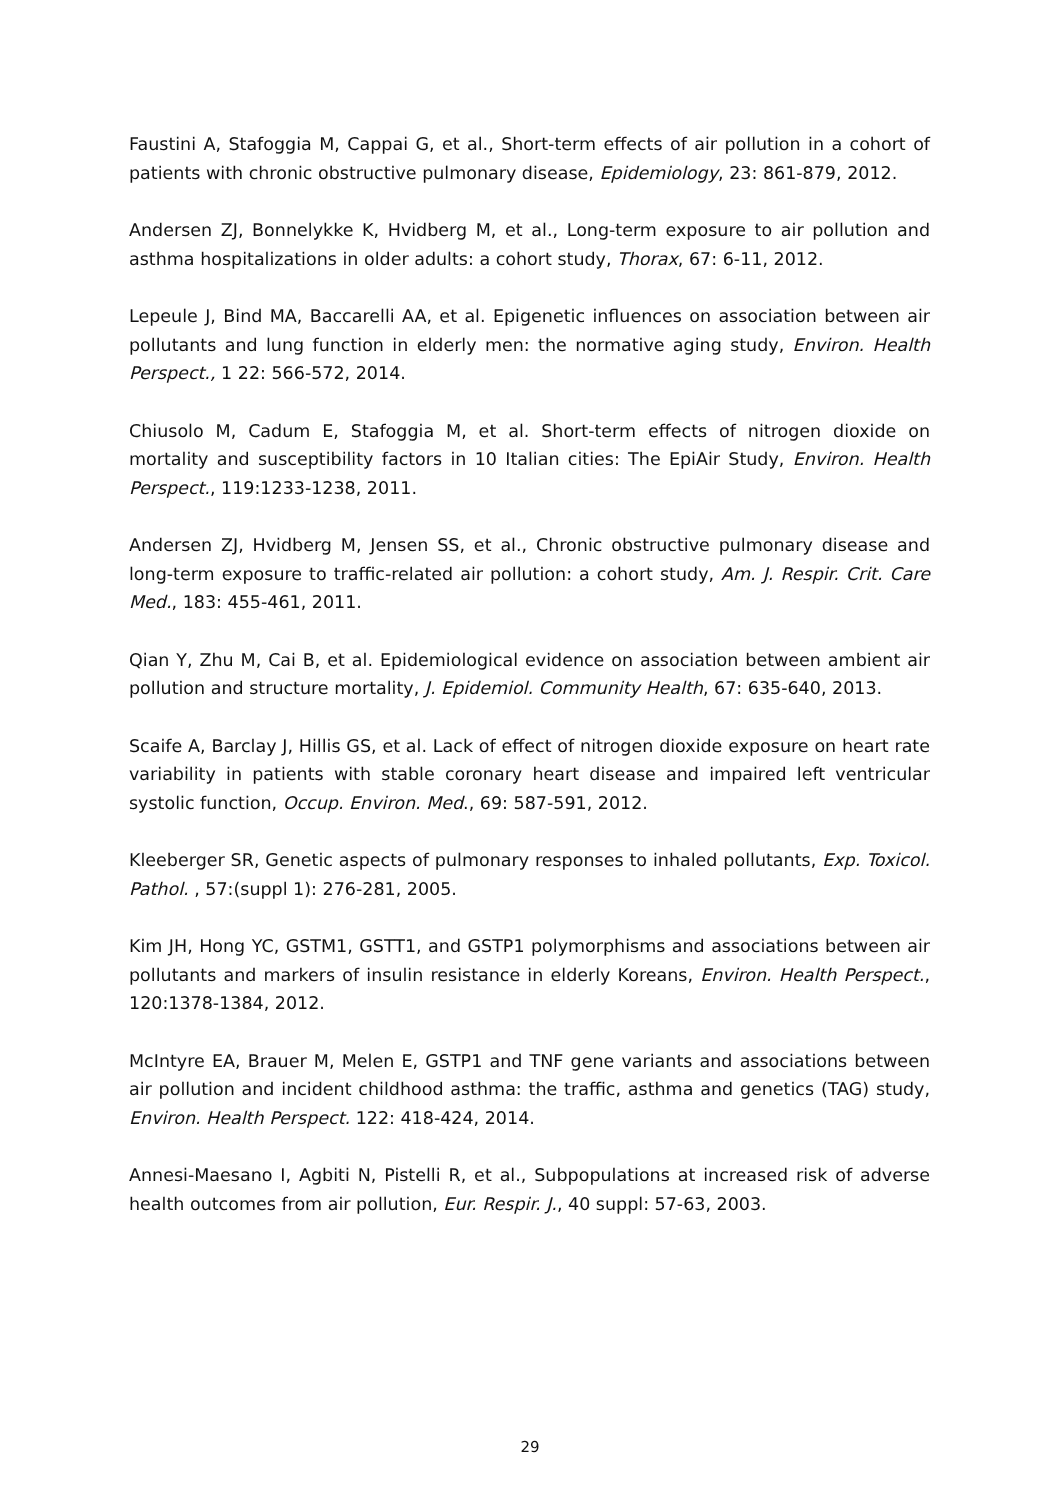Faustini A, Stafoggia M, Cappai G, et al., Short-term effects of air pollution in a cohort of patients with chronic obstructive pulmonary disease, Epidemiology, 23: 861-879, 2012.
Andersen ZJ, Bonnelykke K, Hvidberg M, et al., Long-term exposure to air pollution and asthma hospitalizations in older adults: a cohort study, Thorax, 67: 6-11, 2012.
Lepeule J, Bind MA, Baccarelli AA, et al. Epigenetic influences on association between air pollutants and lung function in elderly men: the normative aging study, Environ. Health Perspect., 1 22: 566-572, 2014.
Chiusolo M, Cadum E, Stafoggia M, et al. Short-term effects of nitrogen dioxide on mortality and susceptibility factors in 10 Italian cities: The EpiAir Study, Environ. Health Perspect., 119:1233-1238, 2011.
Andersen ZJ, Hvidberg M, Jensen SS, et al., Chronic obstructive pulmonary disease and long-term exposure to traffic-related air pollution: a cohort study, Am. J. Respir. Crit. Care Med., 183: 455-461, 2011.
Qian Y, Zhu M, Cai B, et al. Epidemiological evidence on association between ambient air pollution and structure mortality, J. Epidemiol. Community Health, 67: 635-640, 2013.
Scaife A, Barclay J, Hillis GS, et al. Lack of effect of nitrogen dioxide exposure on heart rate variability in patients with stable coronary heart disease and impaired left ventricular systolic function, Occup. Environ. Med., 69: 587-591, 2012.
Kleeberger SR, Genetic aspects of pulmonary responses to inhaled pollutants, Exp. Toxicol. Pathol. , 57:(suppl 1): 276-281, 2005.
Kim JH, Hong YC, GSTM1, GSTT1, and GSTP1 polymorphisms and associations between air pollutants and markers of insulin resistance in elderly Koreans, Environ. Health Perspect., 120:1378-1384, 2012.
McIntyre EA, Brauer M, Melen E, GSTP1 and TNF gene variants and associations between air pollution and incident childhood asthma: the traffic, asthma and genetics (TAG) study, Environ. Health Perspect. 122: 418-424, 2014.
Annesi-Maesano I, Agbiti N, Pistelli R, et al., Subpopulations at increased risk of adverse health outcomes from air pollution, Eur. Respir. J., 40 suppl: 57-63, 2003.
29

+--

» TASK ITEM
Copy the entries exactly. Leave out the images.

» SOLUTION TO THIS PROBLEM
Faustini A, Stafoggia M, Cappai G, et al., Short-term effects of air pollution in a cohort of patients with chronic obstructive pulmonary disease, Epidemiology, 23: 861-879, 2012.
Andersen ZJ, Bonnelykke K, Hvidberg M, et al., Long-term exposure to air pollution and asthma hospitalizations in older adults: a cohort study, Thorax, 67: 6-11, 2012.
Lepeule J, Bind MA, Baccarelli AA, et al. Epigenetic influences on association between air pollutants and lung function in elderly men: the normative aging study, Environ. Health Perspect., 1 22: 566-572, 2014.
Chiusolo M, Cadum E, Stafoggia M, et al. Short-term effects of nitrogen dioxide on mortality and susceptibility factors in 10 Italian cities: The EpiAir Study, Environ. Health Perspect., 119:1233-1238, 2011.
Andersen ZJ, Hvidberg M, Jensen SS, et al., Chronic obstructive pulmonary disease and long-term exposure to traffic-related air pollution: a cohort study, Am. J. Respir. Crit. Care Med., 183: 455-461, 2011.
Qian Y, Zhu M, Cai B, et al. Epidemiological evidence on association between ambient air pollution and structure mortality, J. Epidemiol. Community Health, 67: 635-640, 2013.
Scaife A, Barclay J, Hillis GS, et al. Lack of effect of nitrogen dioxide exposure on heart rate variability in patients with stable coronary heart disease and impaired left ventricular systolic function, Occup. Environ. Med., 69: 587-591, 2012.
Kleeberger SR, Genetic aspects of pulmonary responses to inhaled pollutants, Exp. Toxicol. Pathol. , 57:(suppl 1): 276-281, 2005.
Kim JH, Hong YC, GSTM1, GSTT1, and GSTP1 polymorphisms and associations between air pollutants and markers of insulin resistance in elderly Koreans, Environ. Health Perspect., 120:1378-1384, 2012.
McIntyre EA, Brauer M, Melen E, GSTP1 and TNF gene variants and associations between air pollution and incident childhood asthma: the traffic, asthma and genetics (TAG) study, Environ. Health Perspect. 122: 418-424, 2014.
Annesi-Maesano I, Agbiti N, Pistelli R, et al., Subpopulations at increased risk of adverse health outcomes from air pollution, Eur. Respir. J., 40 suppl: 57-63, 2003.
29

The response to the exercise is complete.